▸ **WHAT YOU WILL DO**: Pictures aside, write out every record exactly as it appears.
# # # #
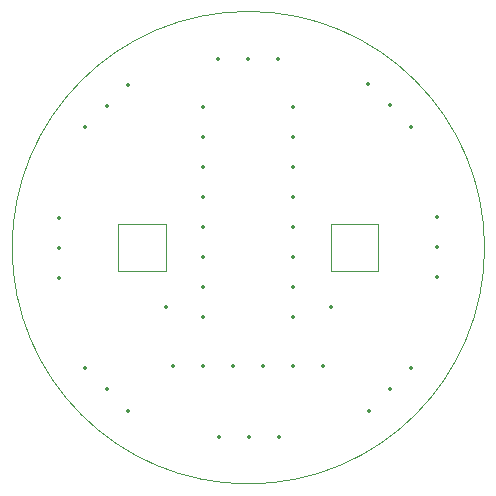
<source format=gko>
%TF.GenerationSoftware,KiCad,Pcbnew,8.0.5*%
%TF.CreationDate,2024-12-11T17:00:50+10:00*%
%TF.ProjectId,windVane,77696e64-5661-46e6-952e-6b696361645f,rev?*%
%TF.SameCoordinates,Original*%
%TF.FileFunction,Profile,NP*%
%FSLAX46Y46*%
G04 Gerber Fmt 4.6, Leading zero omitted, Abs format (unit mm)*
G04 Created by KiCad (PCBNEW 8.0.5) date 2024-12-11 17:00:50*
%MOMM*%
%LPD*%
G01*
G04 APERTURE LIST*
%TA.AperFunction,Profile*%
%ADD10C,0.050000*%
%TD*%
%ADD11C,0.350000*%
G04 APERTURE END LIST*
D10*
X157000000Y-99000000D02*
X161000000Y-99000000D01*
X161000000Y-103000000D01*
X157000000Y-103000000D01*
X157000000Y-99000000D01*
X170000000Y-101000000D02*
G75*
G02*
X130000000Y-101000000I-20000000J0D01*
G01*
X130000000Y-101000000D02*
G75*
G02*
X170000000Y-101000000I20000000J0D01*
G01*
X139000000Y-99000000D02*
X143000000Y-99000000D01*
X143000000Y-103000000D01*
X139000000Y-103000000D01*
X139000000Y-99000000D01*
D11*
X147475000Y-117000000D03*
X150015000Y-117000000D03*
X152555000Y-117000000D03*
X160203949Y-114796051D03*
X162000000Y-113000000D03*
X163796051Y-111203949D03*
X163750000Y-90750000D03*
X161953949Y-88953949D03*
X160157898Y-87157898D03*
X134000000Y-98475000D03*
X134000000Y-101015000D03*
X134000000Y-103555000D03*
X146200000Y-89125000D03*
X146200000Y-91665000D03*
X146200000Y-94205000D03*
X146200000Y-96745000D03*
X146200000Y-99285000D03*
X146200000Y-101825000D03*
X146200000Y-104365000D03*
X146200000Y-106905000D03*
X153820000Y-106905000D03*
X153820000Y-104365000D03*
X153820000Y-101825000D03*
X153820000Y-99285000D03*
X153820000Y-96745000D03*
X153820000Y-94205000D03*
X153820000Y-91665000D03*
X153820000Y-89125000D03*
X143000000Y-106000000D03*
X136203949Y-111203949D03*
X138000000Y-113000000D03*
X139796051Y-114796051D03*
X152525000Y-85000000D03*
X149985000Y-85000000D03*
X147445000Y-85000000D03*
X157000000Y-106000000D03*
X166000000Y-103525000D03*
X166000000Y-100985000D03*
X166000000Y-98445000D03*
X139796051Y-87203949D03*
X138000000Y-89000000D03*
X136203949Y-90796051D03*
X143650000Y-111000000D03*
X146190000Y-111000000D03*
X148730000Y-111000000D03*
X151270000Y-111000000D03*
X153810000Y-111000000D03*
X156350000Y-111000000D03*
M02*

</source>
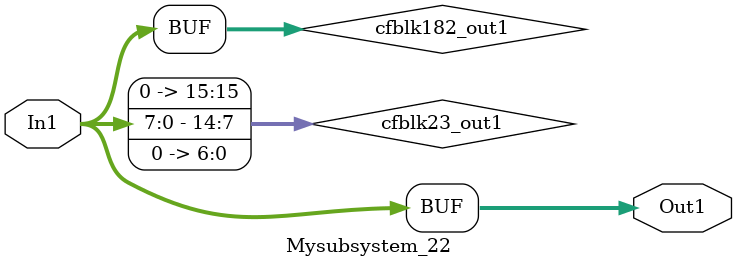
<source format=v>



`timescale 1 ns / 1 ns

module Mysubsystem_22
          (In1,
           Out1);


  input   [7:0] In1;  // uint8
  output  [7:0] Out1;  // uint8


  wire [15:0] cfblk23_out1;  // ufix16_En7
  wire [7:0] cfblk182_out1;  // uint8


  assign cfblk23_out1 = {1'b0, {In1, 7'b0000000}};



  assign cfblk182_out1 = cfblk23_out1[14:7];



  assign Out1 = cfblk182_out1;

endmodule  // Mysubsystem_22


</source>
# # # #
▸ **SOLUTION TO THE PROBLEM**:
<source format=gko>
%TF.GenerationSoftware,KiCad,Pcbnew,8.0.5*%
%TF.CreationDate,2024-12-11T17:00:50+10:00*%
%TF.ProjectId,windVane,77696e64-5661-46e6-952e-6b696361645f,rev?*%
%TF.SameCoordinates,Original*%
%TF.FileFunction,Profile,NP*%
%FSLAX46Y46*%
G04 Gerber Fmt 4.6, Leading zero omitted, Abs format (unit mm)*
G04 Created by KiCad (PCBNEW 8.0.5) date 2024-12-11 17:00:50*
%MOMM*%
%LPD*%
G01*
G04 APERTURE LIST*
%TA.AperFunction,Profile*%
%ADD10C,0.050000*%
%TD*%
%ADD11C,0.350000*%
G04 APERTURE END LIST*
D10*
X157000000Y-99000000D02*
X161000000Y-99000000D01*
X161000000Y-103000000D01*
X157000000Y-103000000D01*
X157000000Y-99000000D01*
X170000000Y-101000000D02*
G75*
G02*
X130000000Y-101000000I-20000000J0D01*
G01*
X130000000Y-101000000D02*
G75*
G02*
X170000000Y-101000000I20000000J0D01*
G01*
X139000000Y-99000000D02*
X143000000Y-99000000D01*
X143000000Y-103000000D01*
X139000000Y-103000000D01*
X139000000Y-99000000D01*
D11*
X147475000Y-117000000D03*
X150015000Y-117000000D03*
X152555000Y-117000000D03*
X160203949Y-114796051D03*
X162000000Y-113000000D03*
X163796051Y-111203949D03*
X163750000Y-90750000D03*
X161953949Y-88953949D03*
X160157898Y-87157898D03*
X134000000Y-98475000D03*
X134000000Y-101015000D03*
X134000000Y-103555000D03*
X146200000Y-89125000D03*
X146200000Y-91665000D03*
X146200000Y-94205000D03*
X146200000Y-96745000D03*
X146200000Y-99285000D03*
X146200000Y-101825000D03*
X146200000Y-104365000D03*
X146200000Y-106905000D03*
X153820000Y-106905000D03*
X153820000Y-104365000D03*
X153820000Y-101825000D03*
X153820000Y-99285000D03*
X153820000Y-96745000D03*
X153820000Y-94205000D03*
X153820000Y-91665000D03*
X153820000Y-89125000D03*
X143000000Y-106000000D03*
X136203949Y-111203949D03*
X138000000Y-113000000D03*
X139796051Y-114796051D03*
X152525000Y-85000000D03*
X149985000Y-85000000D03*
X147445000Y-85000000D03*
X157000000Y-106000000D03*
X166000000Y-103525000D03*
X166000000Y-100985000D03*
X166000000Y-98445000D03*
X139796051Y-87203949D03*
X138000000Y-89000000D03*
X136203949Y-90796051D03*
X143650000Y-111000000D03*
X146190000Y-111000000D03*
X148730000Y-111000000D03*
X151270000Y-111000000D03*
X153810000Y-111000000D03*
X156350000Y-111000000D03*
M02*

</source>
<source format=v>



`timescale 1 ns / 1 ns

module Mysubsystem_22
          (In1,
           Out1);


  input   [7:0] In1;  // uint8
  output  [7:0] Out1;  // uint8


  wire [15:0] cfblk23_out1;  // ufix16_En7
  wire [7:0] cfblk182_out1;  // uint8


  assign cfblk23_out1 = {1'b0, {In1, 7'b0000000}};



  assign cfblk182_out1 = cfblk23_out1[14:7];



  assign Out1 = cfblk182_out1;

endmodule  // Mysubsystem_22


</source>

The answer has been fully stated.